Monday, February 02, 2009

Rivlin on Stimulus

Testimony from the former CBO chief:

The first priority is an “anti-recession package” that can be both enacted and spent quickly, will create and preserve jobs in the near-term, and not add significantly to long run deficits. It should include temporary aid to states in the form of an increased Medicaid match and block grants for education and other purposes. Aiding states will prevent them from taking actions to balance their budgets--cutting spending and raising taxes--that will make the recession worse. The package should also include temporary funding for state and local governments to enable them to move ahead quickly with genuinely “shovel ready” infrastructure projects (including repairs) that will employ workers soon and improve public facilities. Another important element of the anti-recession package should be substantial transfers to lower and middle income people, because they need the money and will spend it quickly. This objective would be served by increasing the Supplemental Nutrition Assistance Program (SNAP), unemployment compensation, and the Earned Income Tax Credit. Helping people who lose their jobs to keep their health insurance and aiding distressed homeowners also belong in this “anti-recession” package.

On the tax side, my favorite vehicle would be a payroll tax holiday, because payroll tax is paid by all workers and is far more significant than the income tax for people in the lower half of the income distribution. Moreover, a payroll tax holiday would be relatively easy to reverse when tax relief was no longer appropriate.
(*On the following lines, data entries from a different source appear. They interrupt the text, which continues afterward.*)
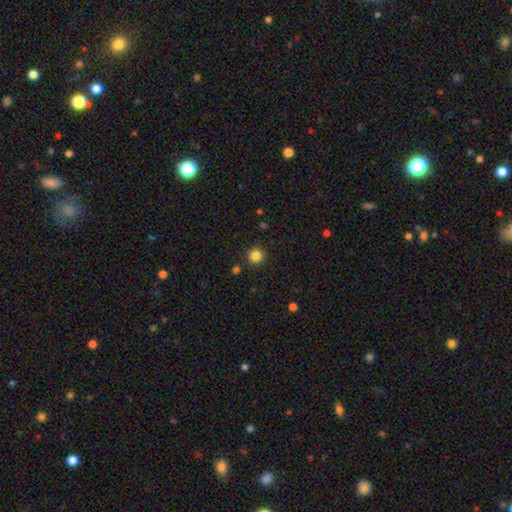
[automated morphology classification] type=smooth (85%); roundness=round (94%); merging=none (90%).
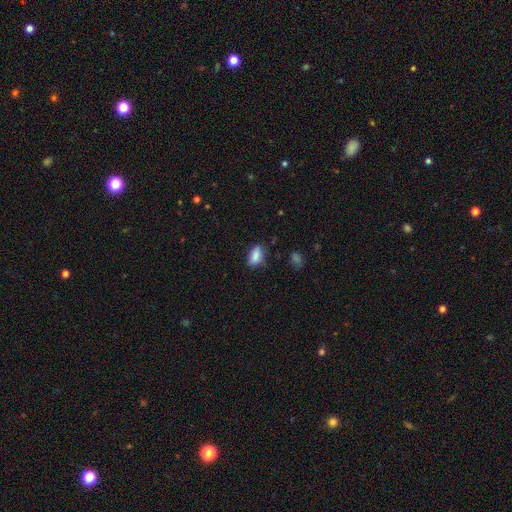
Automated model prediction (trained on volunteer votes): Q: Smooth or featured?
A: smooth (87%); runner-up: star or artifact (8%)
Q: How rounded?
A: in between (89%); runner-up: cigar-shaped (6%)
Q: Merging?
A: none (76%); runner-up: minor disturbance (18%)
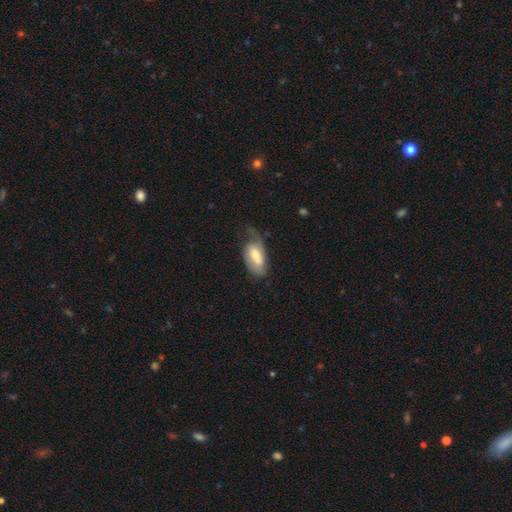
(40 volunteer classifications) Overall: featured or disk (52%; smooth 48%). Edge-on disk: no (100%). Bar: strong (38%; weak 33%). Spiral arms: yes (81%). Spiral arm count: 1 (82%). Spiral winding: medium (41%; tight 35%). Bulge size: moderate (71%). Merging: none (45%; major disturbance 28%).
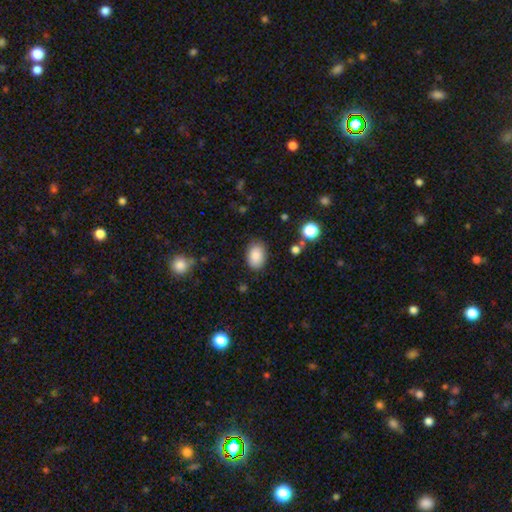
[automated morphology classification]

This anti-recession package should move forward quickly. Because its components would be temporary, there would be little reason for concern about its impact on the deficit three or four years down the road.

The anti-recession package should be distinguished from longer-run investments needed to enhance the future growth and productivity of the economy.... I understand the reasons for lumping together the anti-recession and investment packages into one big bill that can pass quickly in this emergency. A large combined package will get attention and help restore confidence that the federal government is taking action—even if part the money spends out slowly. But there are two kinds of risks in combining the two objectives. One is that money will be wasted because the investment elements were not carefully crafted. The other is that it will be harder to return to fiscal discipline as the economy recovers if the longer run spending is not offset by reductions or new revenues.